Magdeburg l Das Management des Floraparks hat sich bei der Volksstimme gemeldet: Am Freitag habe die Koprian iQ Management GmbH den Bauantrag zur Umgestaltung des Einkaufszentrums im Nordosten der Landeshauptstadt bei der Stadtverwaltung eingereicht. Wie bereits angekündigt, soll dies den Weg freimachen für die Arbeiten, mit denen das Einkaufszentrum nach dem Wechsel des Managements im vergangenen Jahr wieder auf Vordermann gebracht werden soll. Mit der Abgabe des Bauantrags hoffen die Betreiber des Floraparks, ihren Zeitplan einhalten zu können.
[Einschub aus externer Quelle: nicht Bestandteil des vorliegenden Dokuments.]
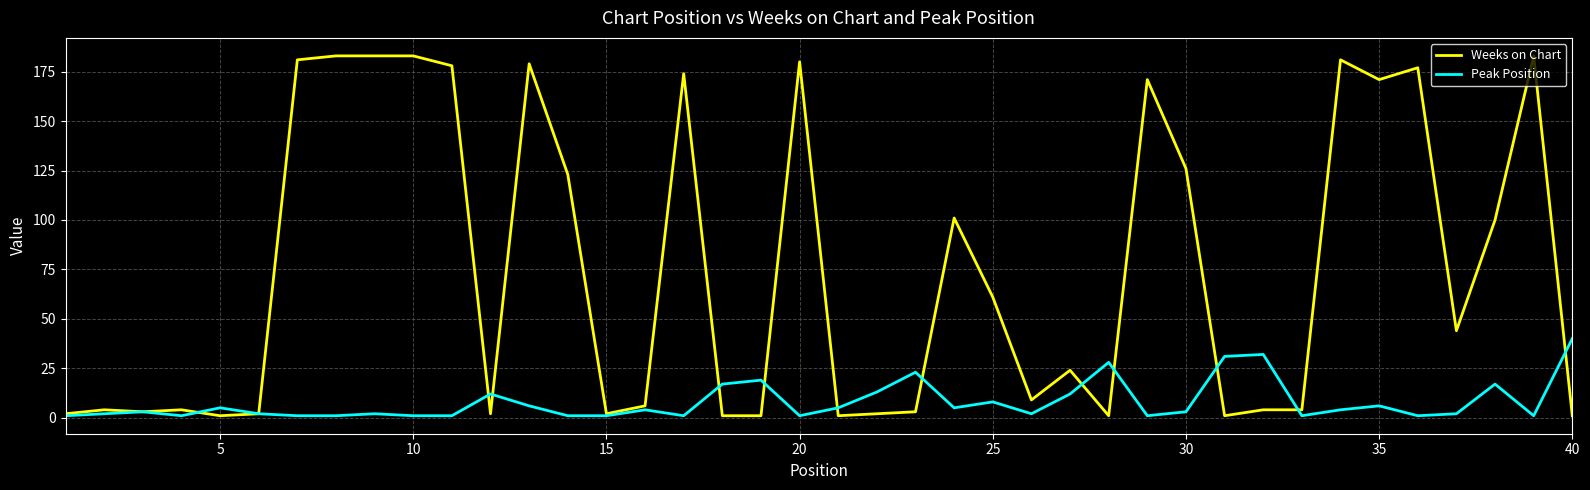

List the series in order of their peak value, highest first.

Weeks on Chart, Peak Position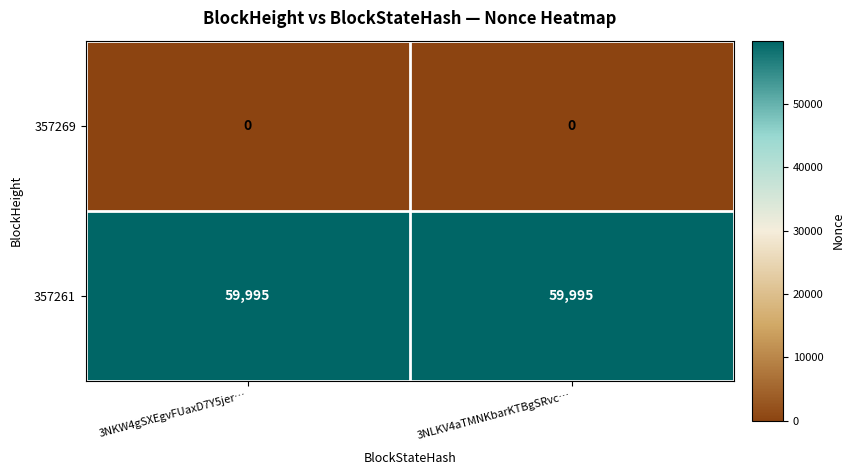

List the series in order of their overall mean, highest first.

357261, 357269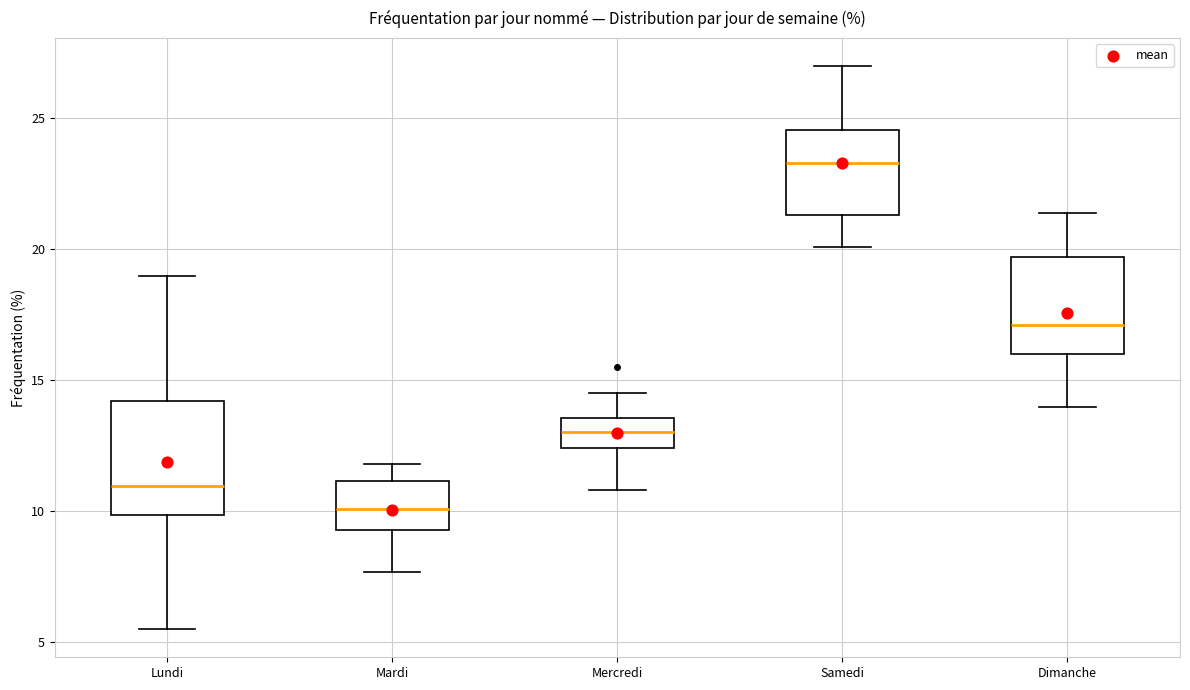

Reading left to right, read every box against the y-axis: the position of its median line, the range the box covers, and the ends of its whiskers. The values are not printed on the chart, so give them approximately, as read against the axis.

Lundi: median 11.0, box 10.0 to 14.0, whiskers 5.5 to 19.0
Mardi: median 10.0, box 9.5 to 11.0, whiskers 7.5 to 12.0
Mercredi: median 13.0, box 12.5 to 13.5, whiskers 11.0 to 14.5
Samedi: median 23.5, box 21.5 to 24.5, whiskers 20.0 to 27.0
Dimanche: median 17.0, box 16.0 to 19.5, whiskers 14.0 to 21.5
Die Stadtverwaltung bestätigt den Eingang des Bauantrags. Stadtsprecherin Cornelia Poenicke erklärt: "Das Bauordnungsamt wird prüfen, ob die Vorschriften des rechtsgültigen Bauleitplans eingehalten worden sind." Zu anderen möglichen Auflagen dürfe das Bauordnungsamt keine Angaben machen, da es sich um ein laufendes Verwaltungsverfahren handelt.

Ob dies alles denn so einfach wird, ist offen. Von der Industrie- und Handelskammer Magdeburg hatte es bereits vor Monaten Kritik gegeben: Die Umwandlung der Flächen eines ehemaligen Baumarktes in Geschäfte mit einem innenstadtrelevanten Sortiment - dabei handelt es sich beispielsweise um Textilien - würde auf Kosten der traditionellen Geschäftsstraßen gehen. Auch aus der Stadtverwaltung und der IG Innenstadt hatte es entsprechende Bedenken gegeben. Maßgeblich sei nach wie vor das Märktekonzept der Stadt. In dem nimmt der Florapark einen besonderen Platz ein - allerdings in der bisherigen Form.

Helmut Koprian vom Centermanagement sieht die Investition indes als Steigerung der Attraktivität für ganz Magdeburg: "Der Florapark ist bedeutender Einzelhandelsmotor für die gesamte Stadt und ergänzt durch seine deutliche regionale Ausstrahlung - auch gefördert durch die anstehende Revitalisierung und Optimierung - den innerstädtischen Handel von Magdeburg und macht die Landeshauptstadt als Einkaufsmetropole noch interessanter."

Mit dem Florapark im Nordwesten Magdeburgs befindet sich nach Günthersdorf bei Halle das zweitgrößte Einzelhandelszentrum Sachsen-Anhalts in Magdeburg. Zumindest, wenn es nach der zur Verfügung stehenden Handelsfläche geht. Denn was die tatsächlich genutzten Flächen angeht, sieht die Sache derzeit nicht ganz so aus: Einige Händler beklagen ein Nachlassen des Zulaufs von Kunden. Und viele von denen kritisieren wiederum, dass das Angebot in den vergangenen Monaten merklich nachgelassen habe, viele Lokale leer stünden. Helmut Koprian verweist diesbezüglich auf neues Leben dank neuer Mieter: Im ersten und zweiten Bauabschnitt liege die Vermietungsquote bei mehr als 80 Prozent. Über die letzten freien Flächen liefen aussichtsreiche Verhandlungen mit zwei neuen Ankermietern - Mietern also, die dank ihrer Bekanntheit und ihrer Größe die Kunden anlocken.